Action item | Wherever a picture sits, omit it. Output the rest of the listing exactly.

Provided records |
______________________________

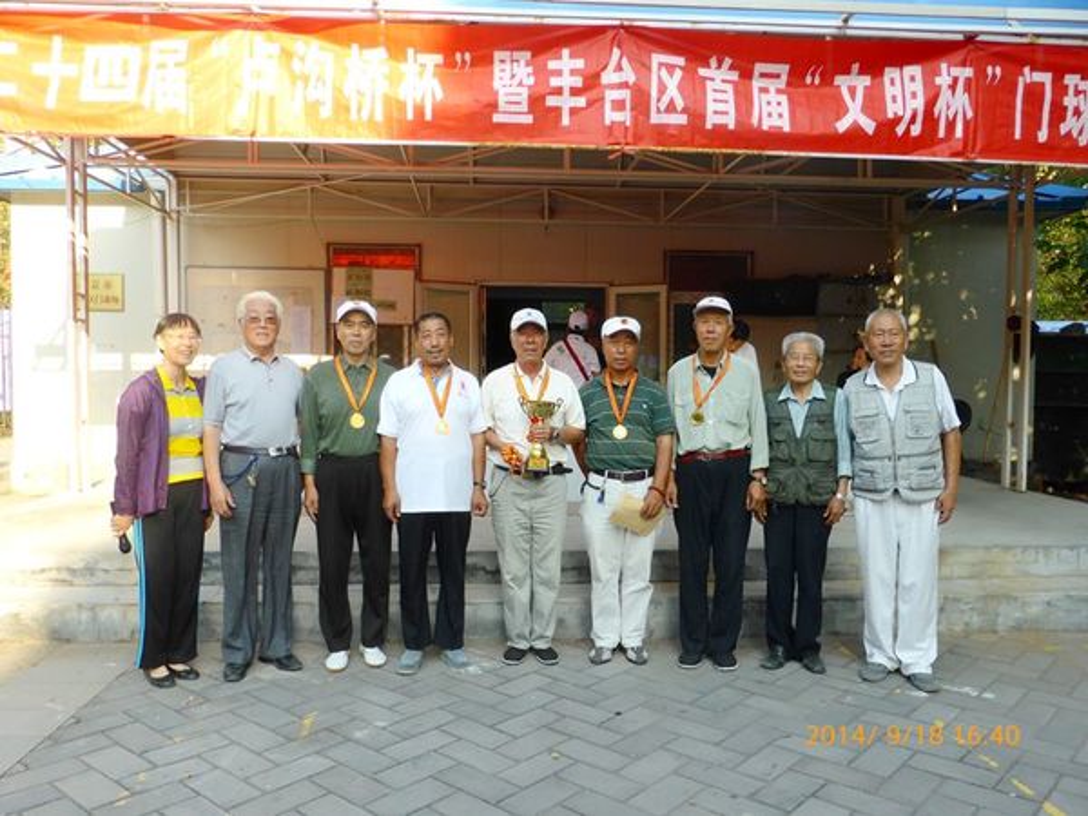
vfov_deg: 49.7
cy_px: 408
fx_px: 880
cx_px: 544
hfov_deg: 63.4
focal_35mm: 28
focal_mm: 4.8
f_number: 3.4
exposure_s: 1/160
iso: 100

______________________________

Response box |
vfov_deg: 49.7
cy_px: 408
fx_px: 880
cx_px: 544
hfov_deg: 63.4
focal_35mm: 28
focal_mm: 4.8
f_number: 3.4
exposure_s: 1/160
iso: 100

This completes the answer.